The first task the new ownership group undertook was the same as Crosley’s, choose someone else who knows what the hell they are doing.

The 617, INC group had the money to buy the Reds, but they were not baseball men, and their first task was to find a new general manager. They wanted someone with experience, who was promotions-minded and committed to a vigorous farm system. They turned to Dewitt, Giles and Gabe Paul all former general managers of the Reds for recommendations. Two names topped the list: Buzzy Bavasi and Bob Howsam.

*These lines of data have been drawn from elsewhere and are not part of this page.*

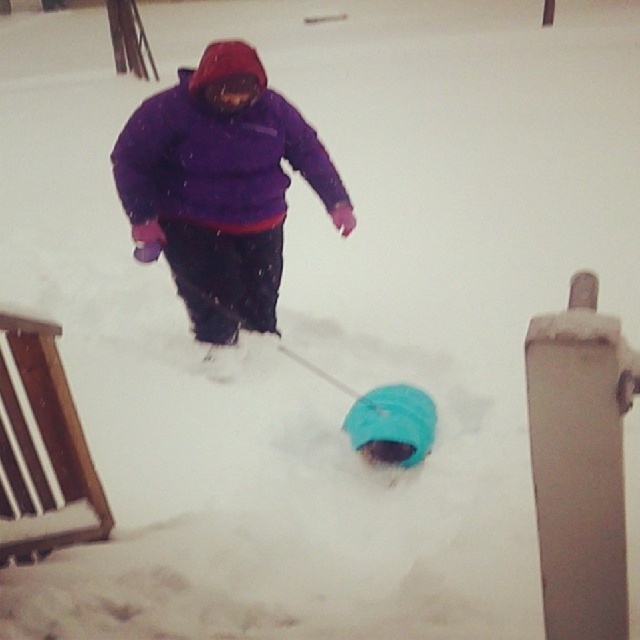
Is purple fleece jacket at center above matte blue snow tube at center?

Yes, purple fleece jacket at center is above matte blue snow tube at center.

Between point (184, 81) and point (388, 400), which one is positioned in front?

Positioned in front is point (388, 400).

Is point (129, 132) closer to camera compared to point (410, 440)?

No, (129, 132) is behind (410, 440).

The height and width of the screenshot is (640, 640). What are the coordinates of `purple fleece jacket at center` in the screenshot? It's located at (220, 186).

Big Red Dynasty Greg Rhodes & John Eradi

Howsam came on and the rest is history.

Oh BTW he was also a Cardinal

This is what his legacy left us.

1967 4th 87 75 .537 14.5
1968 4th 83 79 .512 14
1969 3rd 89 73 .549 4
1970 1st 102 60 .630 +14.5 NL CHAMPIONS
1971 T4th 79 83 .488 11
1972 1st 95 59 .617 +10.5 NL CHAMPIONS
1973 1st 99 63 .611 +3.5 NL WEST CHAMPIONS
1974 2nd 98 64 .605 4
1975 1st 108 54 .667 +20 WORLD CHAMPIONS
1976 1st 102 60 .630 +10 WORLD CHAMPIONS
1977 2nd 88 74 .543 10
1978 2nd 92 69 .571 2.5
I’m a baseball guy….. Jerry Narron, Reds new manager at his introduction Tuesday.

One could only hope that some change was on the horizon… but it takes more than one to get it done and it takes the ability to know when to get out of the way.

I’m still waiting on some evidence from the current front office that they know this too.

06-22-2005, 05:46 PM
I'd call this professional-grade writing, but, truth is, it's a whole lot better than that.

06-22-2005, 05:55 PM
What he said.

I always feel like a better baseball fan after reading a post from you because I know more than I did before I read it.

06-22-2005, 06:02 PM
I hope you're saving all this stuff.

06-22-2005, 06:36 PM
Shortly after he purchase the Reds Weil lost his fortune in the Crash of 29, shortly after that he handed over the club to be held in trust for debts he owed the Central Trust company. This ownership team had no money and no baseball acumen, which is evident in their placement statistically in the National League during that time.

Could just as easily describe the situation now, just replace Central Trust with Great American Insurance.

Nicely done, WOY. :thumbup:

06-22-2005, 07:41 PM
Outstanding work, WOY, as usual.

06-22-2005, 07:42 PM
Nice job WOY...always a good read

06-22-2005, 08:00 PM
I do not know a whole lot about Reds history, so this was a good lesson. Thanks WOY!

06-22-2005, 08:09 PM
Yep, thanks for taking the time to write that up WOY.

cincinnati chili
06-22-2005, 08:29 PM
I had a feeling the Cardinals were going to be Dave’s last team

He's not lying. I have electronic evidence that WOY saw this coming.

And great, informative post. I used to think I knew baseball history until I met you, Sandy and others on this site.

06-22-2005, 08:47 PM
Thanks for the great and informative read! The REDS Hall should use your work... if you allowed.


06-23-2005, 04:01 AM
WOY -- That's some incredible stuff :thumbup:

06-23-2005, 06:46 AM
I loved the post. I was particularly surprised by the section on Christy Mathewson. If someone was going to name a significant Reds manager for that era, I would have assumed it would be Pat Moran, who was the manager in 1919 when the Reds defeated the Black Sox in the World Series. I didn't realize that Matty played that big a role in building the 1919 Reds, who remained a very good club for several years after 1919.
The other two great eras for the Reds, 1938-42 and 1970-78, came with a complete package of leadership. WOY rightly focused on the contributions of Crosley as owner in 1934-42 and Howsam as GM in 1967-78. However he also mentioned Larry McPhail who helped build the 1939-40 champs and Bill McKechnie as Reds manager had much to do with the Reds becoming winners. Similarly, ownership didn't get in Howsam's way as GM, and the Howsam built Reds didn't win a title until Howsam hired Sparky Anderson as manager.
Unfotunately, the current Reds have no Mathewson, no Crosley, no Howsam; they have no McPhail or McKechnie or Anderson either.